On February 27, 2010, an earthquake measuring 8.8 on the Richter scale struck Chile. A day later, copper futures prices skyrocketed. It turned out that Chile is the country with the largest proven copper reserves in the world, nearly a quarter of the world’s total. The earthquake will definitely affect the supply of copper. For this reason, some people regret it: why were they dissatisfied with the warehouse purchase yesterday?
The most basic feature of “intelligence” is to unify the three elements of “perception, decision-making, and execution”. Those who heard the news of the earthquake in Chile and immediately decided to buy copper futures and put them into action are intelligent behaviors.

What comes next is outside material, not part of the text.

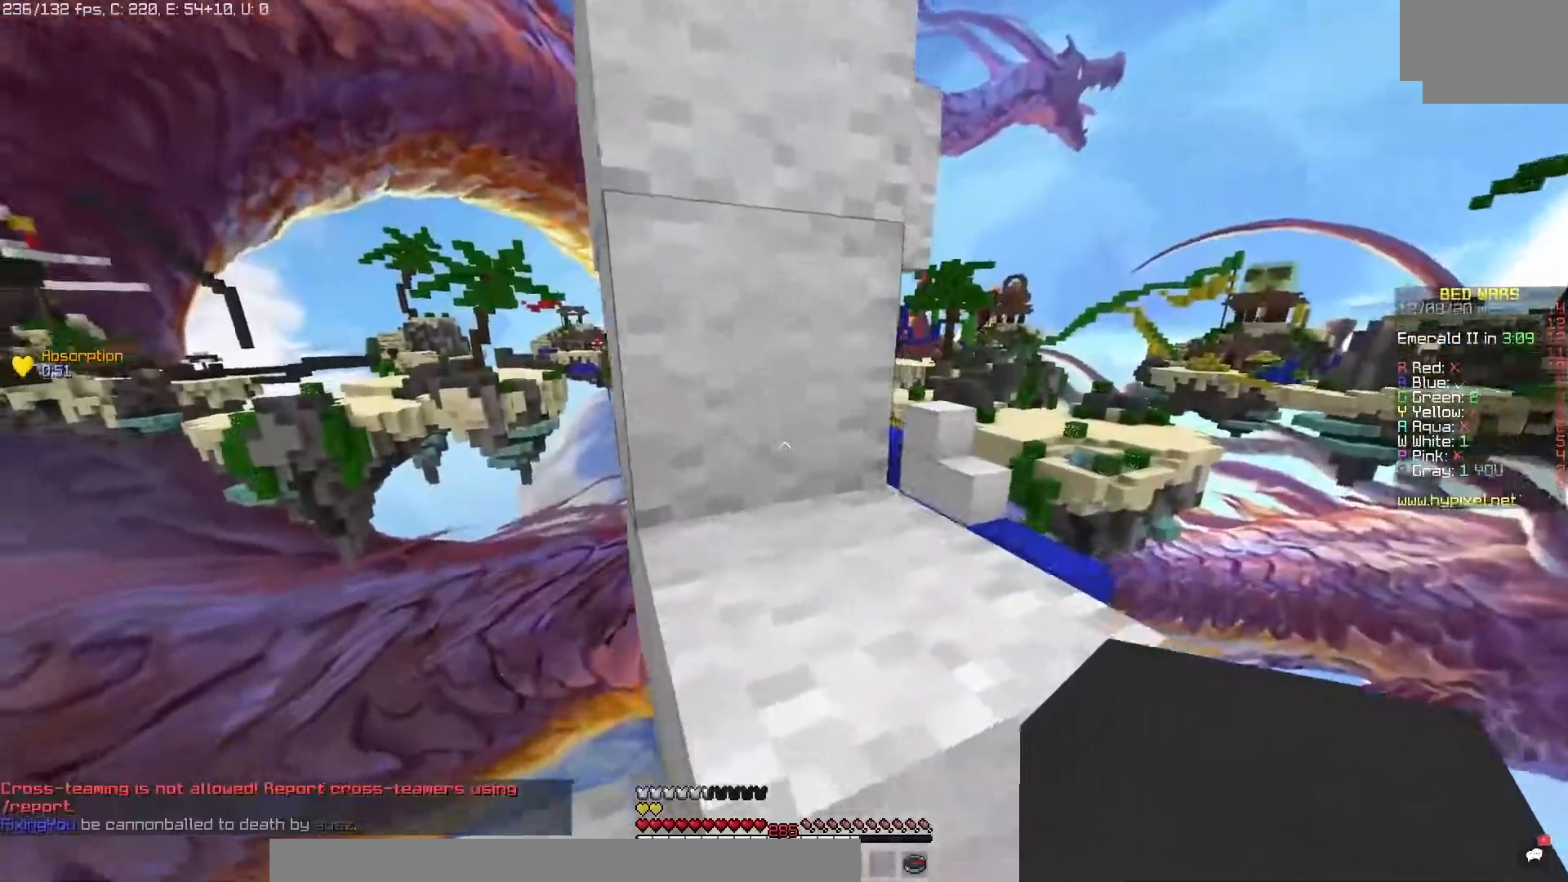
{"keys": [], "mouse": [], "events": []}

The opposite of smart is probably “unintelligent”. People who do not fill their warehouses in time to purchase will not produce intelligent behaviors. What is the difference between the two?
Logically speaking, there is still a “distance” between “obtaining information” and “making decisions”. I call the process of crossing this “distance” “cognitive.” For example, from knowing that “an earthquake has occurred” to realizing that “the price of copper will rise” is the process of “cognition”. Those who regret not buying have a breakpoint in the “cognition” link, which hinders the generation of intelligence. A lot of daily information can be converted into business opportunities, and what we lack is often cognitive ability. When Ouyeel Cloud Merchant was established a few years ago, Baosteel’s stock hit a daily limit. I had been involved in planning and had absolutely no idea that there would be a connection to the stock. It is also a typical example.
The “breakpoint” from “perception” to “cognition” is filled by knowledge. For example, recognizing that “copper prices will go up” requires knowledge like “Chile has big copper mines”.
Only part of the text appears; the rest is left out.